How the RMR Calculator Works

The RMR Calculator draws on validated research in its domain to score or estimate your result from your self-reported or measured inputs. The methodology is grounded in peer-reviewed science, and results are contextualised against reference ranges used in clinical and research settings.

Wellness is multidimensional. This calculator captures one or more specific aspects of it. Use the result alongside your own self-awareness and, where relevant, professional guidance to build the most complete picture of your health.

Frequently Asked Questions

What does this score or result mean for my wellbeing?

The result reflects your current status across the dimensions measured by the calculator. It's a snapshot, not a fixed label. The goal is awareness — understanding where you are today so you can make informed decisions about lifestyle habits that support your mental and physical health.

How reliable are wellness scores?

Wellness calculators are based on validated psychological or physiological research, but self-reported measures introduce variability. Answer honestly and consistently across retests for the most useful trend data. Use results as a guide to reflection rather than a definitive assessment.

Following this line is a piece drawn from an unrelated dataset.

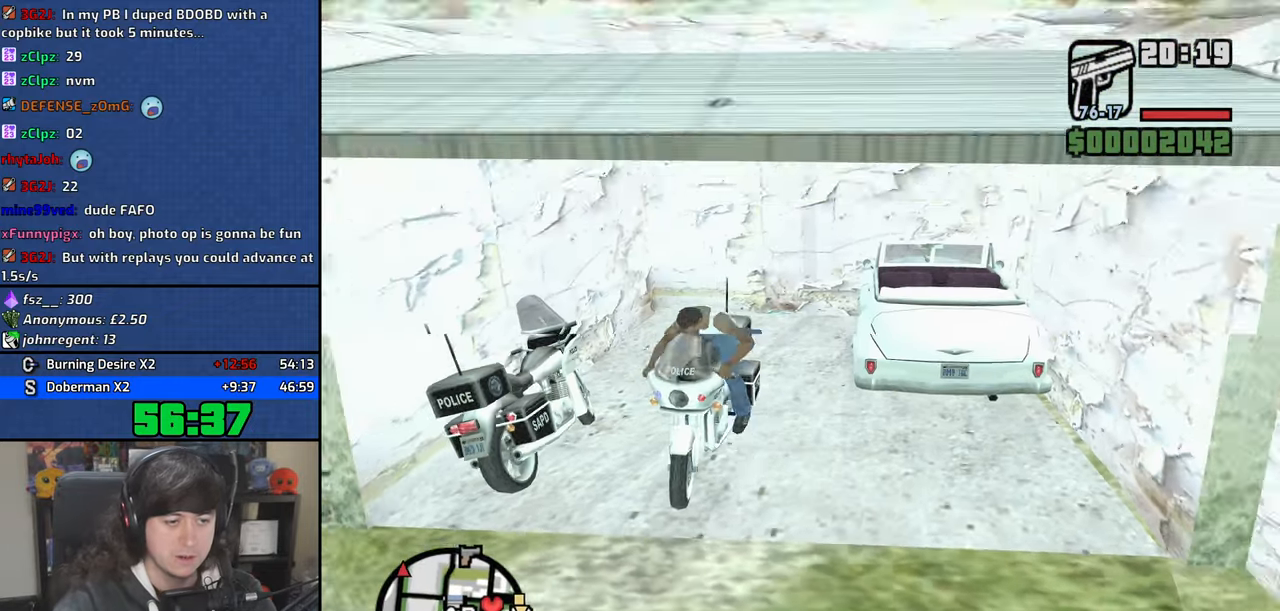
{"keys": ["a", "w"], "mouse": [], "events": []}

How can I improve my score?

Improvements depend on the specific dimensions involved. Common high-impact strategies include regular physical activity, consistent sleep schedules, mindfulness or stress-reduction practices, social connection, and addressing nutritional deficiencies. Small, consistent changes compound meaningfully over time.

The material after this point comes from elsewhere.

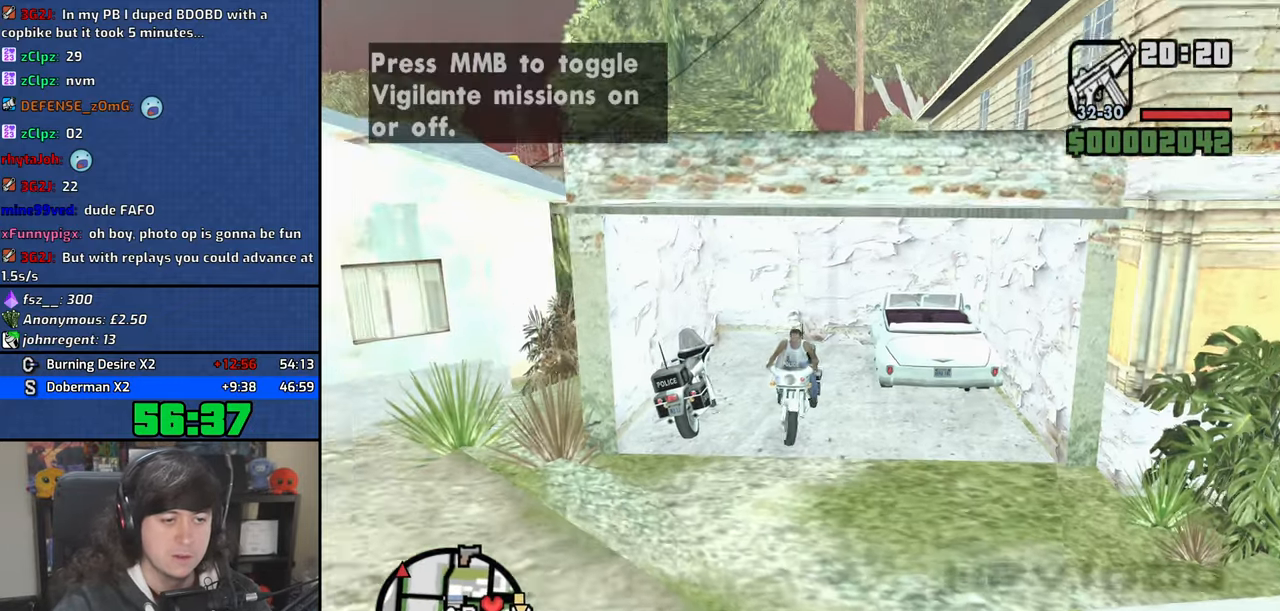
{"keys": ["w"], "mouse": [], "events": [[117, "2", "down"], [217, "e", "down"], [234, "2", "up"], [317, "2", "down"], [367, "e", "up"], [384, "a", "up"], [450, "2", "up"]]}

How often should I retake this assessment?

Every 4–8 weeks is a useful interval for most wellness metrics — frequent enough to detect meaningful change, infrequent enough to reflect genuine shifts rather than day-to-day fluctuation. Some metrics (like mood-related scores) may benefit from weekly check-ins.

Can a calculator really measure wellness?

Calculators can quantify specific, measurable aspects of wellness — sleep quality, nutritional intake, physical activity — but full wellbeing is multidimensional and not entirely quantifiable. Use these tools as useful checkpoints alongside your own qualitative self-awareness.